In this paper, the Depth First Search (DFS) and Breadth First Search (BFS) retrieval strategies are discussed by using this method. For example, BFS has the advantage of knowing more information in advance than DFS, which can assist the subsequent pruning process of generating high-order sets. Since DFS mines only on a single branch, the information stored in memory is consistent, which can save a lot of memory resources (Ps. At this point, most mining algorithms favor the DFS strategy.)

Pseudo code

It should be pointed out that SPADE algorithm does not adopt horizontal database which is treated like Apriori and FP-growth algorithm, but chooses Vertical database

Main algorithm

Searching space

Ps.
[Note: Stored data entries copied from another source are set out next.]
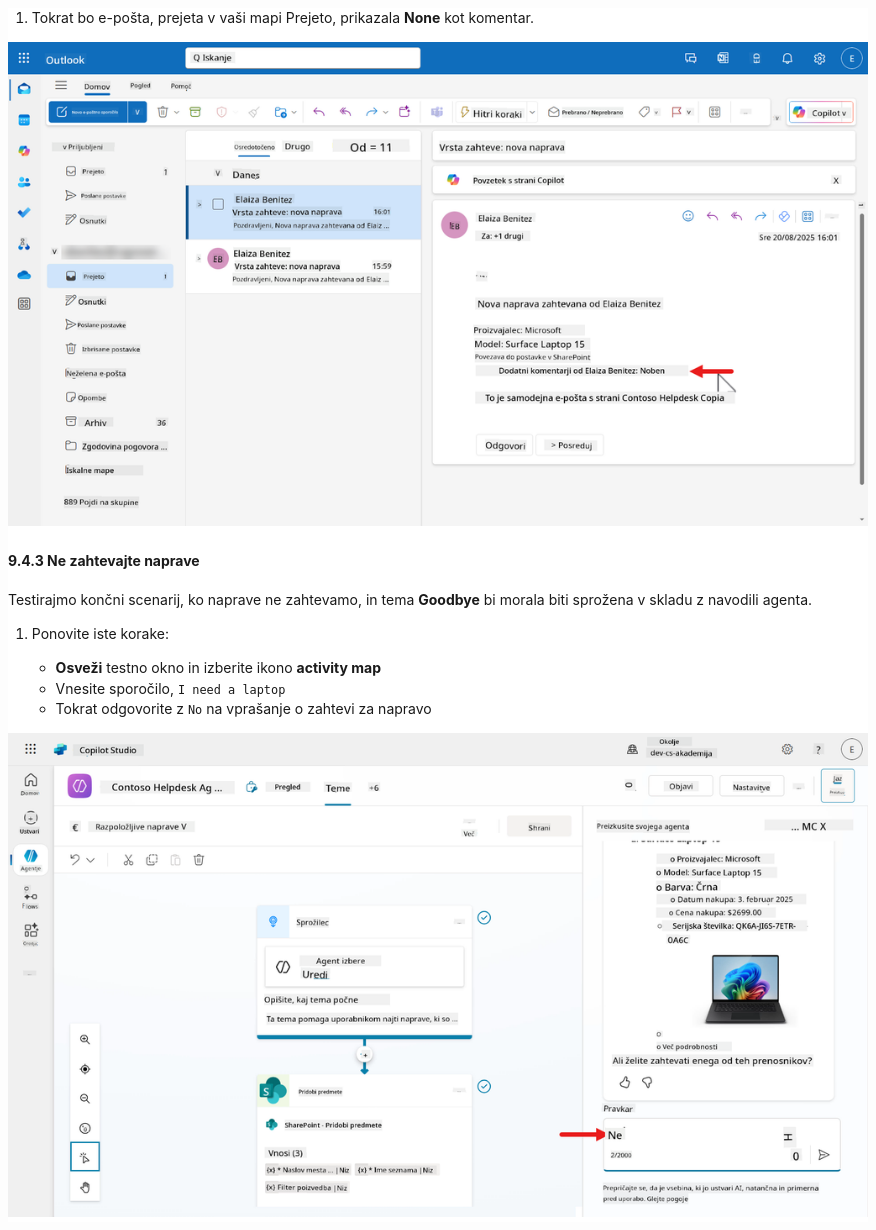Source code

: 1. Tokrat bo e-pošta, prejeta v vaši mapi Prejeto, prikazala **None** kot komentar.

![Prejeta e-pošta](../../../../../translated_images/9.4_15_ReviewEmailMessage.137f35152c9da4b4a02bebec5f0cc9e55cfa25679770ace003aa19482ed0f3eb.sl.png)

#### 9.4.3 Ne zahtevajte naprave

Testirajmo končni scenarij, ko naprave ne zahtevamo, in tema **Goodbye** bi morala biti sprožena v skladu z navodili agenta.

1. Ponovite iste korake:

   - **Osveži** testno okno in izberite ikono **activity map**
   - Vnesite sporočilo, `I need a laptop`
   - Tokrat odgovorite z `No` na vprašanje o zahtevi za napravo

![Testiranje agenta](../../../../../translated_images/9.4_16_TestAgent_RequestDevice_No.85f205968f1d4083f20cc890a707748f8e06c01a19536cd299a13bdde2350de7.sl.png)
How to avoid duplication of sets composed of different elements is involved here, please refer to the previousHUSRM algorithmSeveral construction ideas introduced in the notes

conclusion

Because the SPADE algorithm published early, so analysis code is not complicated, personally think that the beauty of this paper is that took a long space clear the principle of frequency mining, is a rare literature, as a beginner can study, such as the concept of lattice is the core of the mining algorithm, and in order to simplify the calculations, Depth-first traversal and breadth-first traversal methods are optimized to different degrees, and unnecessary nodes are cut out in advance. In addition, if you read the papers published in related fields in recent years, mining may not be from bottom to top, but top-down mining ideas based on the characteristics of data sets are also good in terms of performance.